**ARBEITSAUFTRAG 1**
Beantworten Sie zum Beitrag über die NATO-Aufnahme die folgenden Fragen:
(a) An welchem Datum sollen die russischen Konvois auf der Abbildung zu sehen sein?
(b) Am Rand welchen Dorfes liegt die gezeigte Gegend?
(c) Aus welcher Richtung wurde die Aufnahme gemacht?
**ARBEITSAUFTRAG 2**
Schreiben Sie den Beitrag über die NATO-Aufnahme von „Die Invasion aus“ bis einschließlich „sind ausdrücklich erwünscht.“ neu und setzen Sie dabei „Kolonnen“ an die Stelle von „Konvois“.
**ARBEITSAUFTRAG 3**
Setzen Sie den Beitrag über die NATO-Aufnahme nach seinem letzten Satz fort.

**TEXTAUSZUG**
◇ ◇ ◇

Montag, 1. September 2014

Die Invasion aus dem All (2)

Also die erste Abbildung aus der NATO-Präsentation lässt mir ja keine Ruhe. Vor allem wegen ihrer merkwürdigen Perspektive aus dem Norden. Daher versuche ich mich mal an einem genaueren Blick auf diese eine Abbildung, die russische Konvois in der Ukraine am 21. August zeigen soll. Das wird ein bisschen technisch, aber vielleicht interessiert es ja wen. Und ich schreibe das mal so aus der hohlen Hand. Kritik und Anregungen sind ausdrücklich erwünscht.
Zunächst einmal lässt sich die Abbildung recht schnell bei Google Earth finden. Hier ist die NATO-Aufnahme, so gedreht, daß Norden oben und Westen links ist:
Dieses Bild zeigt die Gegend am nordwestlichen Rand des Dorfes Sukhodilsk in der Ukraine, um 48o22' Nord, 39o43' Ost:
Was auffällt, ist die starke Stauchung der NATO-Aufnahme in Nord-Süd-Richtung. Dies ist eine Folge der Perspektive: Die Aufnahme wurde schräg von oben aus nördlicher Richtung gemacht. Daher scheinen Strecken in Nord-Süd-Richtung gegenüber der Ost-West-Richtung verkürzt. (Man stelle sich einfach ein Kreuz mit gleich langen Balken auf einem Blatt Papier vor. Sieht man senkrecht darauf, sehen beide Balken gleich lang aus. Dreht man das Blatt entlang einer der Balken, dann ändert sich die Länge des Balkens entlang der Drehachse nicht, die senkrecht dazu wird aber perspektivisch verkürzt. Und zwar mit dem Kosinus des Kippwinkels zur Senkrechten.) Wenn wir die perspektivische Verkürzung der Nord-Süd- relativ zur Ost-West-Richtung im NATO-Bild messen können, dann können wir daraus den Aufnahmewinkel über dem Horizont ermitteln.

◇ ◇ ◇

**ÜBUNGSDATEN**
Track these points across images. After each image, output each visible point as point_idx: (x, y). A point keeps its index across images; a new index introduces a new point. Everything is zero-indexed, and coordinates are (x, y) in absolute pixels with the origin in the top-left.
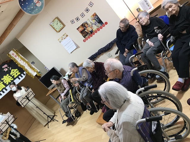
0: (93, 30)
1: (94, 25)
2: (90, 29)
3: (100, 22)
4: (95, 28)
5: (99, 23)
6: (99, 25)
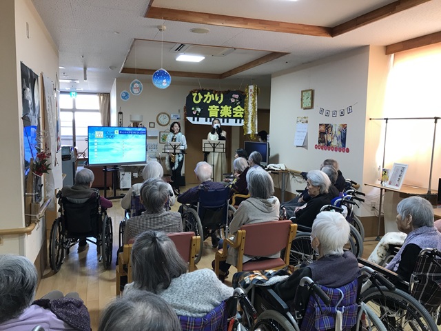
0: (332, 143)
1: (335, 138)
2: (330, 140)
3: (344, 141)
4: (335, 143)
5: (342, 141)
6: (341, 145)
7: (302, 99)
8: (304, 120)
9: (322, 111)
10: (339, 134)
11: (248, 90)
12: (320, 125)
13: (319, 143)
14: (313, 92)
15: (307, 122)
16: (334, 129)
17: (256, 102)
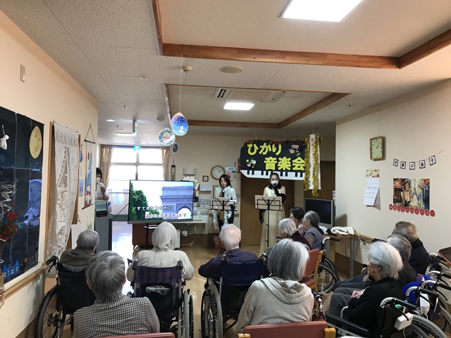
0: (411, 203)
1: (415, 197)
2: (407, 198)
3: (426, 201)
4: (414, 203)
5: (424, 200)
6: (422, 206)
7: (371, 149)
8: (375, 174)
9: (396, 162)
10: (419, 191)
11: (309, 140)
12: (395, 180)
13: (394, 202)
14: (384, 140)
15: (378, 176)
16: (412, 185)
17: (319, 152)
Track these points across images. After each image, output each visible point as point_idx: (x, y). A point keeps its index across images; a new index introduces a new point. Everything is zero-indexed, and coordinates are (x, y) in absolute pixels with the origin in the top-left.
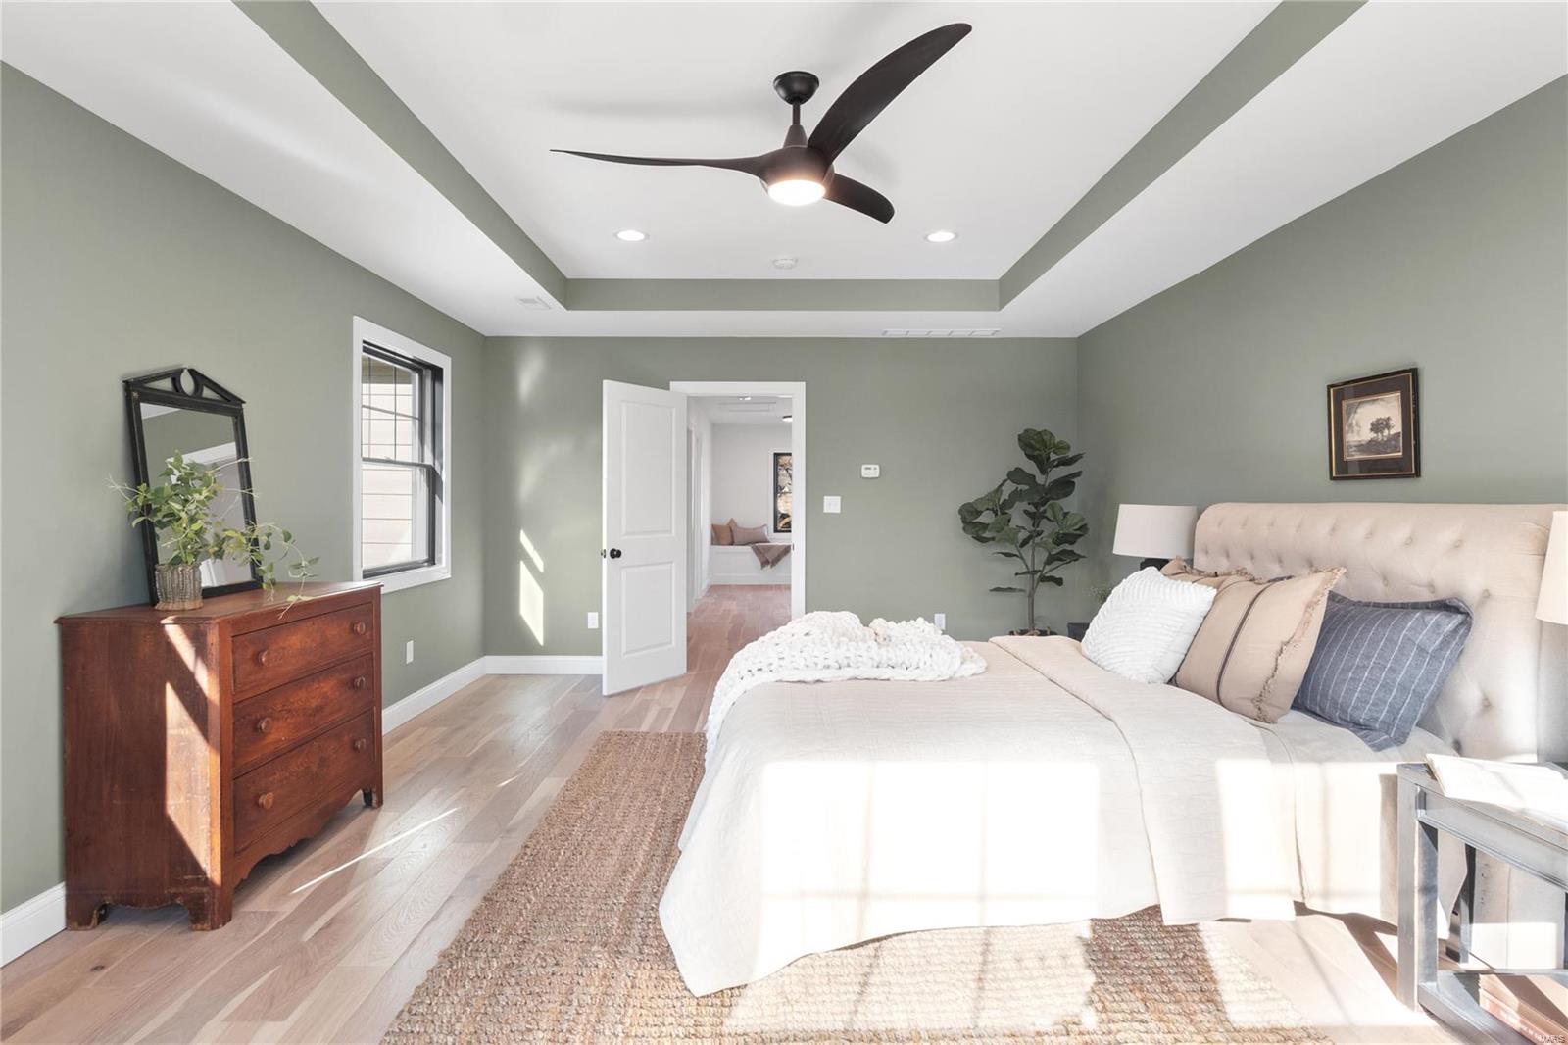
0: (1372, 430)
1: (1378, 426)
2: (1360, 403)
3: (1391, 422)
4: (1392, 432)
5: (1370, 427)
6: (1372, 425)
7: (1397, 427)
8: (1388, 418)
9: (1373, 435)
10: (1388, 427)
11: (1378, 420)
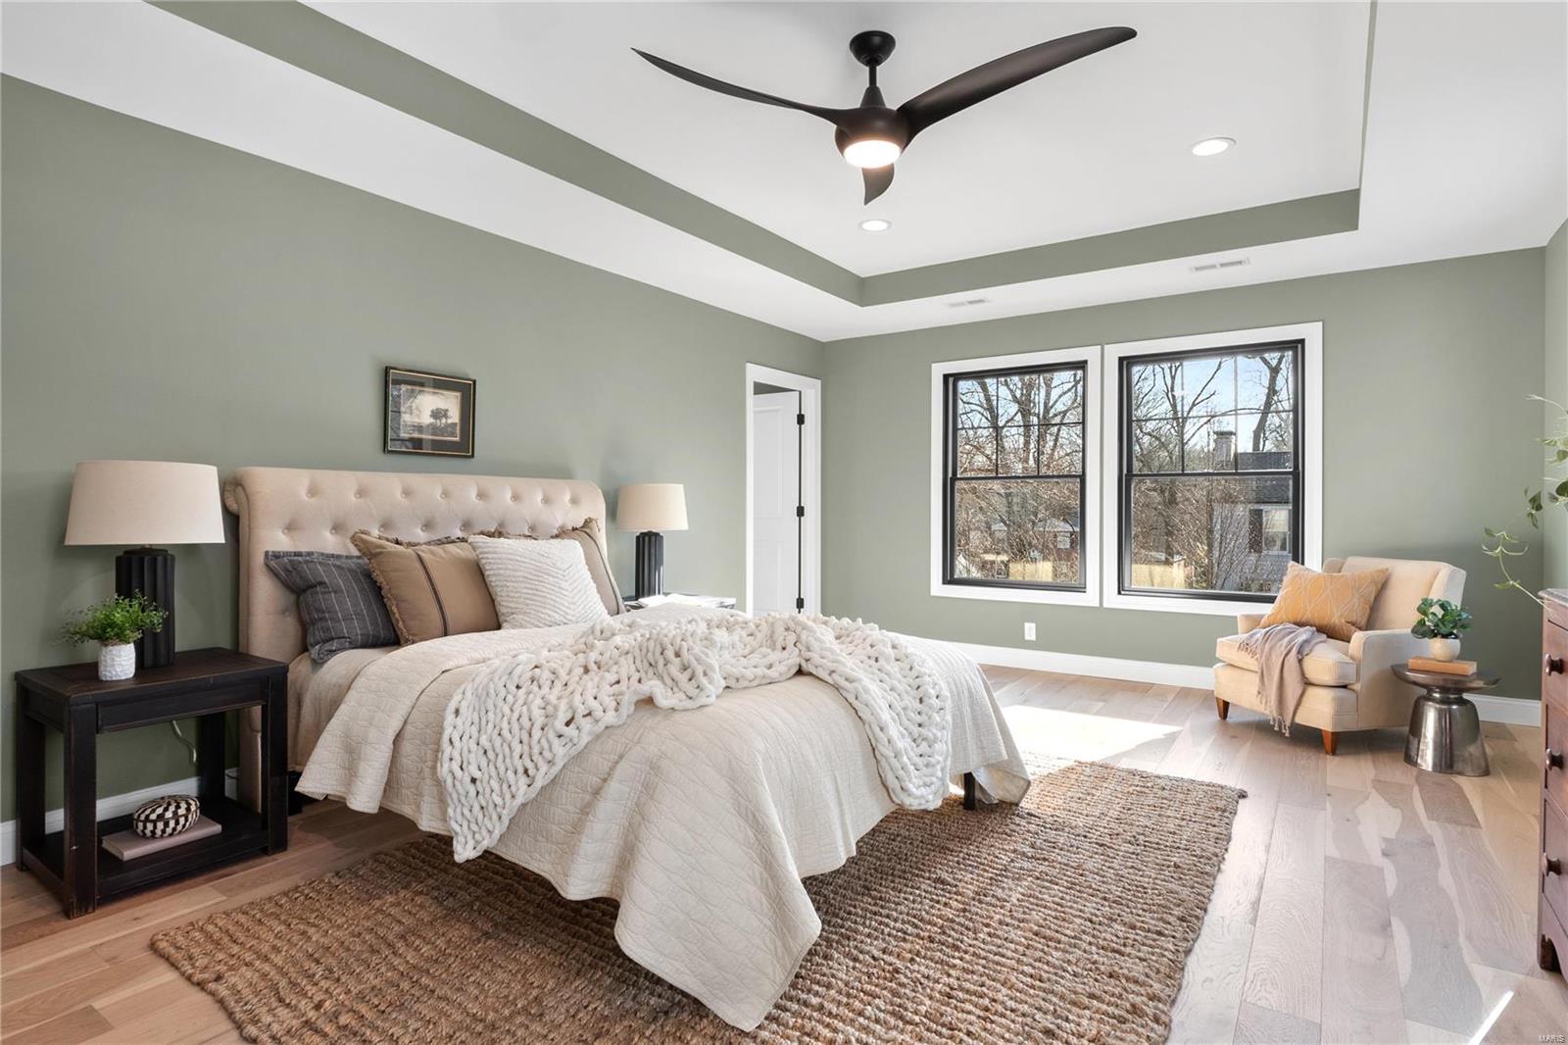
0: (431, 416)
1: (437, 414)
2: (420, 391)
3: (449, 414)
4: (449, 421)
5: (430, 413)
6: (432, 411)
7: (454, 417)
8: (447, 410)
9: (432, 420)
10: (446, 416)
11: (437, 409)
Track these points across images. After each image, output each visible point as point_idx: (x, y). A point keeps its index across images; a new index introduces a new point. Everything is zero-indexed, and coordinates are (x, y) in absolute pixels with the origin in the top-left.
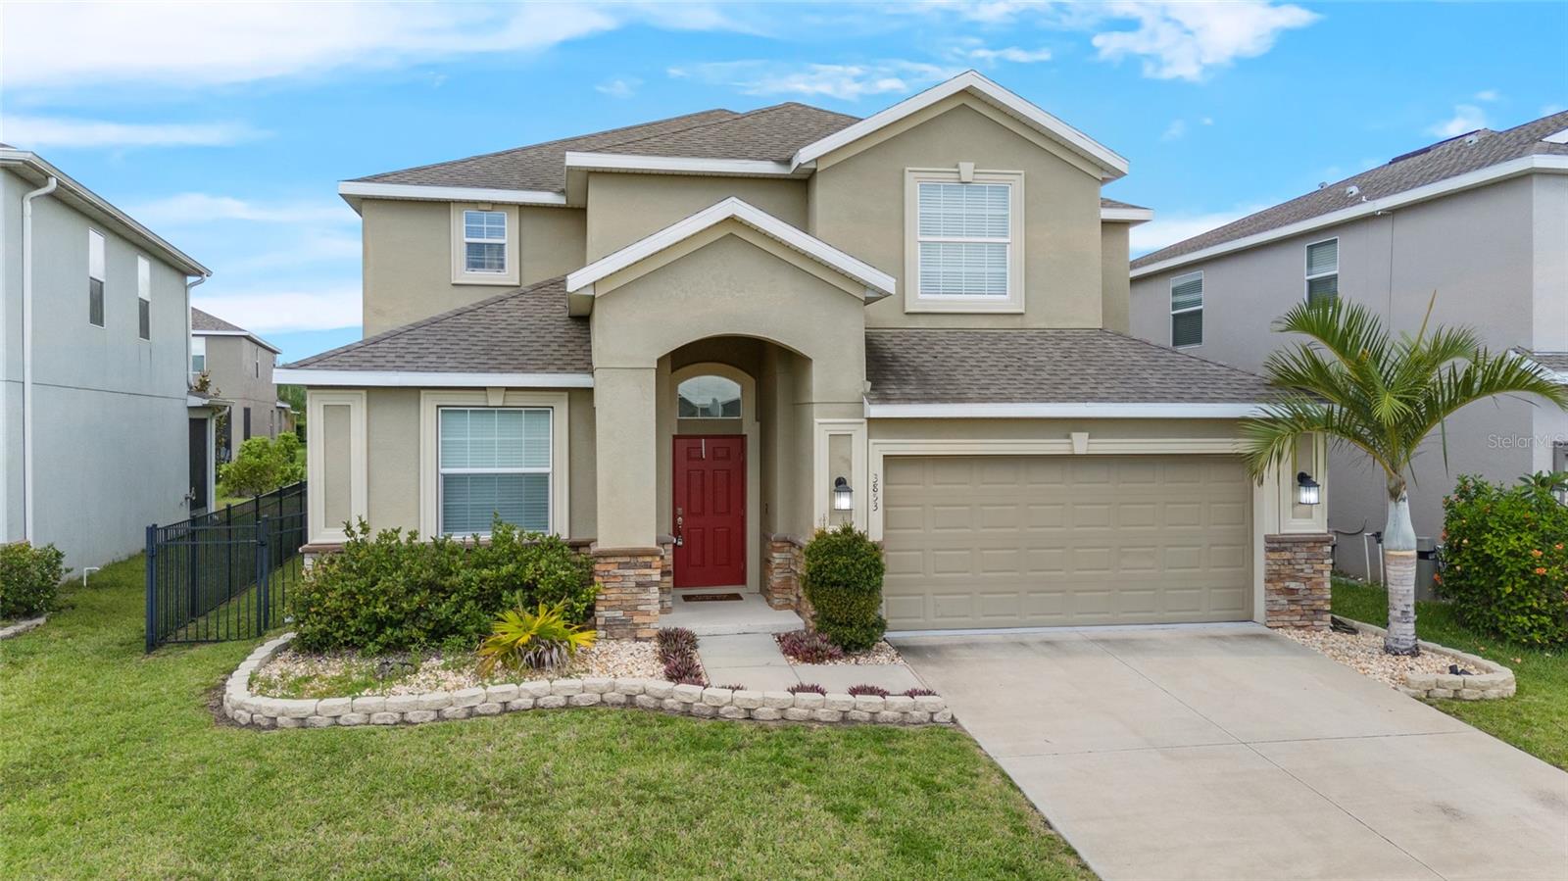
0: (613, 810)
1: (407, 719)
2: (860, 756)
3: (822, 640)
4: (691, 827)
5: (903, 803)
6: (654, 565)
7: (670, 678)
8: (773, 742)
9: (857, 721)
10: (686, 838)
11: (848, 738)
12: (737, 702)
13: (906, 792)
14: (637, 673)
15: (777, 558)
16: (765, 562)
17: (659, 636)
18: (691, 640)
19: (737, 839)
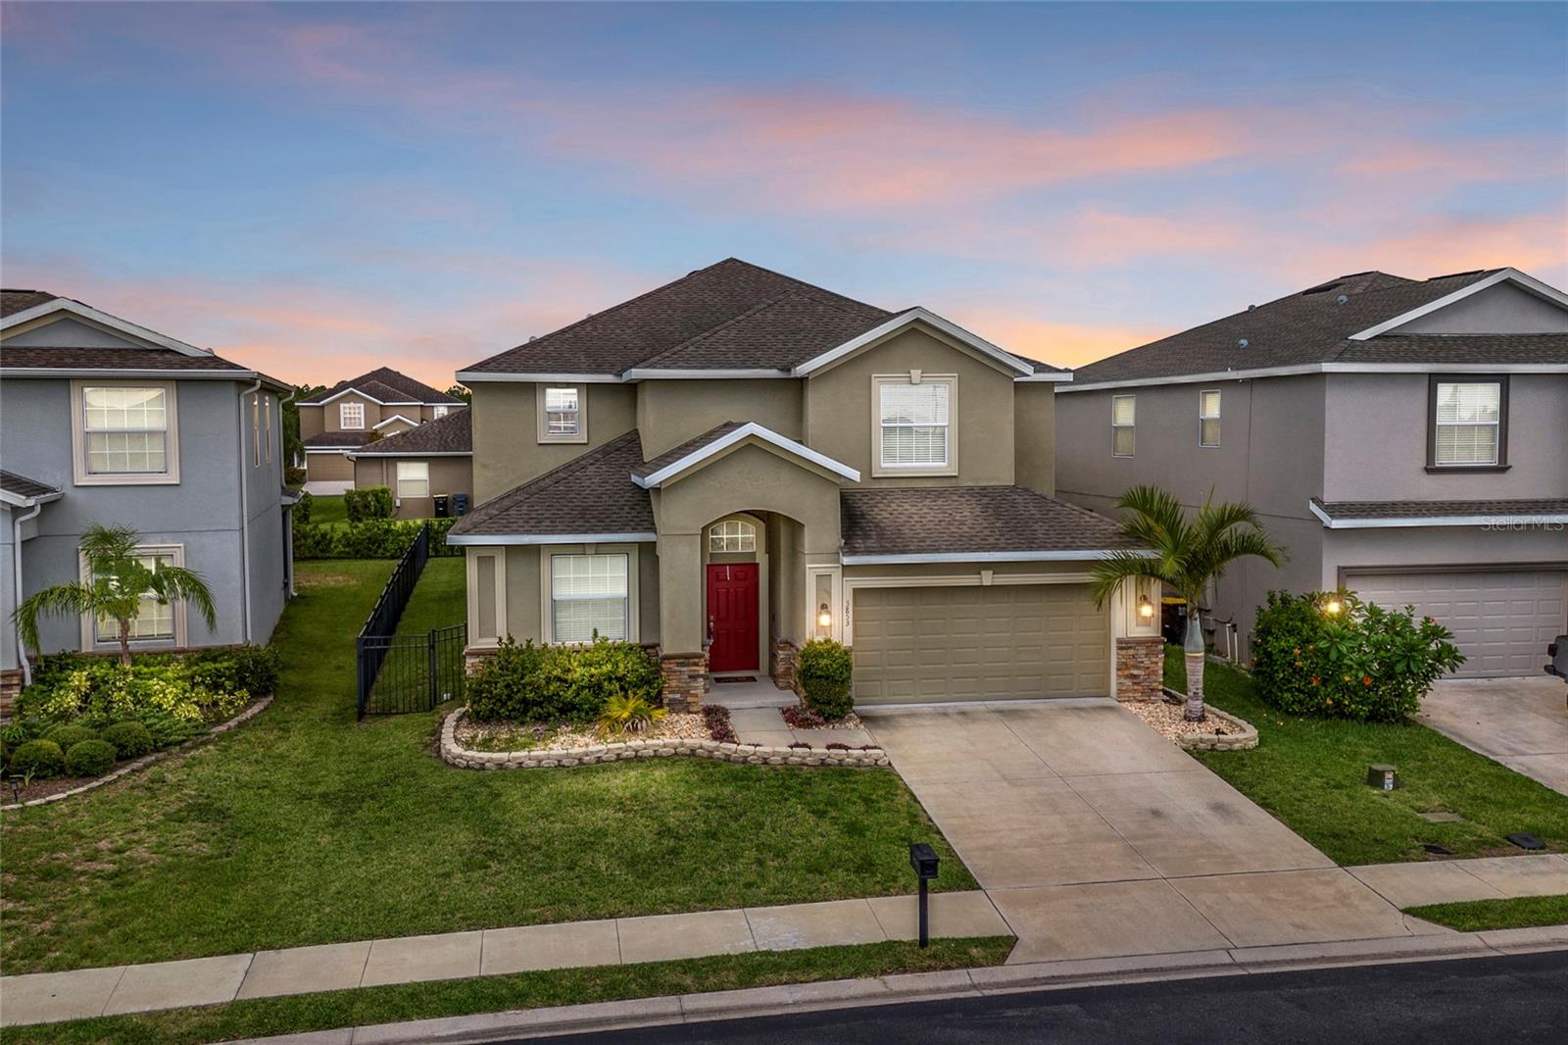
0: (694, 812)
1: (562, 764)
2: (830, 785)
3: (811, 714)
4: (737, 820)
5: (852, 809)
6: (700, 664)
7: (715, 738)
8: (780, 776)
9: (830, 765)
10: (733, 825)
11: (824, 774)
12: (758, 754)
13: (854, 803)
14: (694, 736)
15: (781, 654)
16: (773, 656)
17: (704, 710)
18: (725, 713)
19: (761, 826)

◇ ◇ ◇

**LÖSUNG 1**
(a) Am 21. August.
(b) Am nordwestlichen Rand des Dorfes Sukhodilsk in der Ukraine.
(c) Schräg von oben aus nördlicher Richtung.

**LÖSUNG 2**
Die Invasion aus dem All (2)

Also die erste Abbildung aus der NATO-Präsentation lässt mir ja keine Ruhe. Vor allem wegen ihrer merkwürdigen Perspektive aus dem Norden. Daher versuche ich mich mal an einem genaueren Blick auf diese eine Abbildung, die russische Kolonnen in der Ukraine am 21. August zeigen soll. Das wird ein bisschen technisch, aber vielleicht interessiert es ja wen. Und ich schreibe das mal so aus der hohlen Hand. Kritik und Anregungen sind ausdrücklich erwünscht.

**LÖSUNG 3**
Um die perspektivische Verzerrung zu ermitteln, müssen wir möglichst viele eindeutige Punkte in der NATO-Abbildung und bei Google Earth identifizieren. Dann legen wir ein Liniennetz über die Abbildung, das diese Punkte miteinander verbindet. Auf die Schnelle waren "möglichst viele" bei mir sechs. Aber das reicht schon für eine akzeptable Schätzung. Hier ist das Netz in die NATO-Aufnahme eingetragen:
Als leicht zu identifizierende Fixpunkte dienen Häuserecken, Straßenkreuzungen und markante Gewässergrenzen. Jetzt messen wir die Längen aller 15 Strecken in beliebigen Bildkoordinaten (ich habe mal die Länge der Nord-Süd-Kante des Bildes auf "1" gesetzt, aber das spielt keine Rolle). Dann messen wir die Länge aller Strecken mit den Google-Earth-Tools entlang der Erdoberfläche, sowie ihren Winkel zur Ost-West-Richtung (ich hoffe, Google Earth macht das zuverlässig…).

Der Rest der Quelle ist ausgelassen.